- **What this task involves**:
The answer must give back every line of the data exactly, with no pictures.

──────── Given records

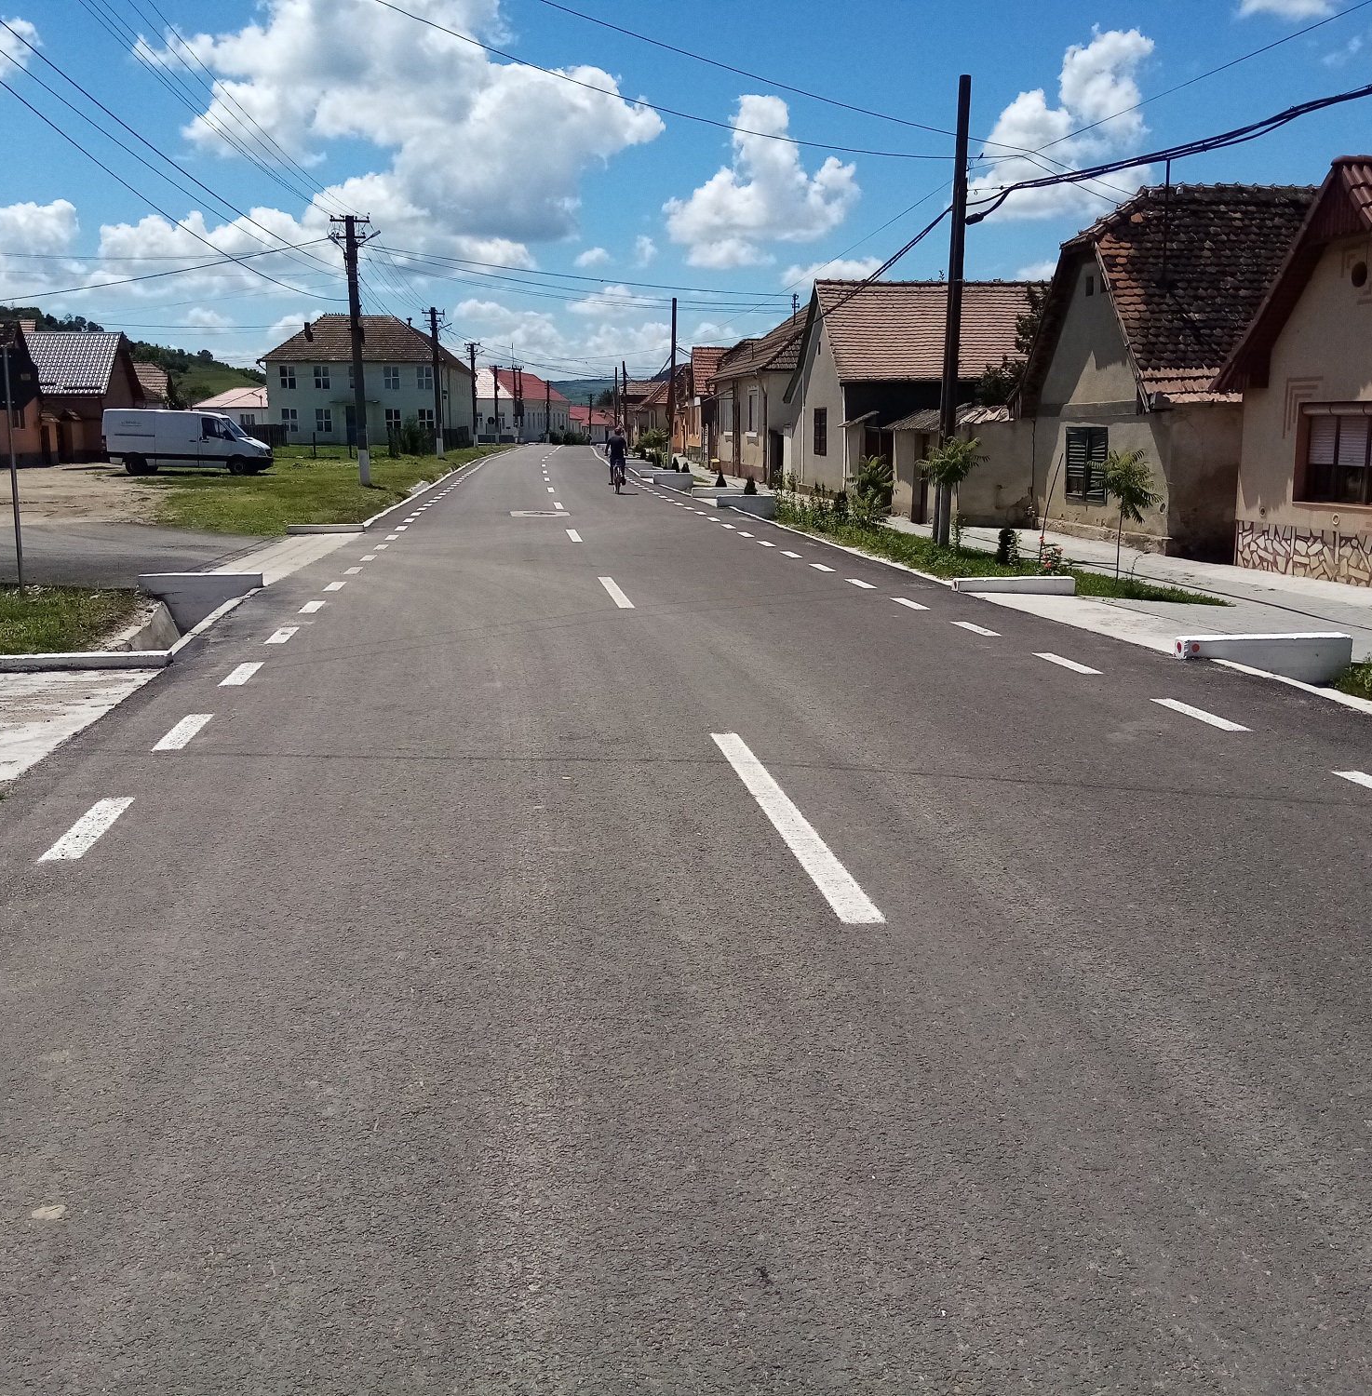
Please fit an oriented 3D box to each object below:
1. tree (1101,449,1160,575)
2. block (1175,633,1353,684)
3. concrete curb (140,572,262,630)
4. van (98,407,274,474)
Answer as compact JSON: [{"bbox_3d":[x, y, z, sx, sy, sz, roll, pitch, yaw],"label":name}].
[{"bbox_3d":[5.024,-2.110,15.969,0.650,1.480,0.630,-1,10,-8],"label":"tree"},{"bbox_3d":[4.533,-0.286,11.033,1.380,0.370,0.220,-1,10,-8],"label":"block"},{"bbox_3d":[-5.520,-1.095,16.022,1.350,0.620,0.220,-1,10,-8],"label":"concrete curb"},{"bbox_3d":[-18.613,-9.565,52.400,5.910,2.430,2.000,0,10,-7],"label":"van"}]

────────────────

- **Output of the exercise**:
Please fit an oriented 3D box to each object below:
1. tree (1101,449,1160,575)
2. block (1175,633,1353,684)
3. concrete curb (140,572,262,630)
4. van (98,407,274,474)
Answer as compact JSON: [{"bbox_3d":[x, y, z, sx, sy, sz, roll, pitch, yaw],"label":name}].
[{"bbox_3d":[5.024,-2.110,15.969,0.650,1.480,0.630,-1,10,-8],"label":"tree"},{"bbox_3d":[4.533,-0.286,11.033,1.380,0.370,0.220,-1,10,-8],"label":"block"},{"bbox_3d":[-5.520,-1.095,16.022,1.350,0.620,0.220,-1,10,-8],"label":"concrete curb"},{"bbox_3d":[-18.613,-9.565,52.400,5.910,2.430,2.000,0,10,-7],"label":"van"}]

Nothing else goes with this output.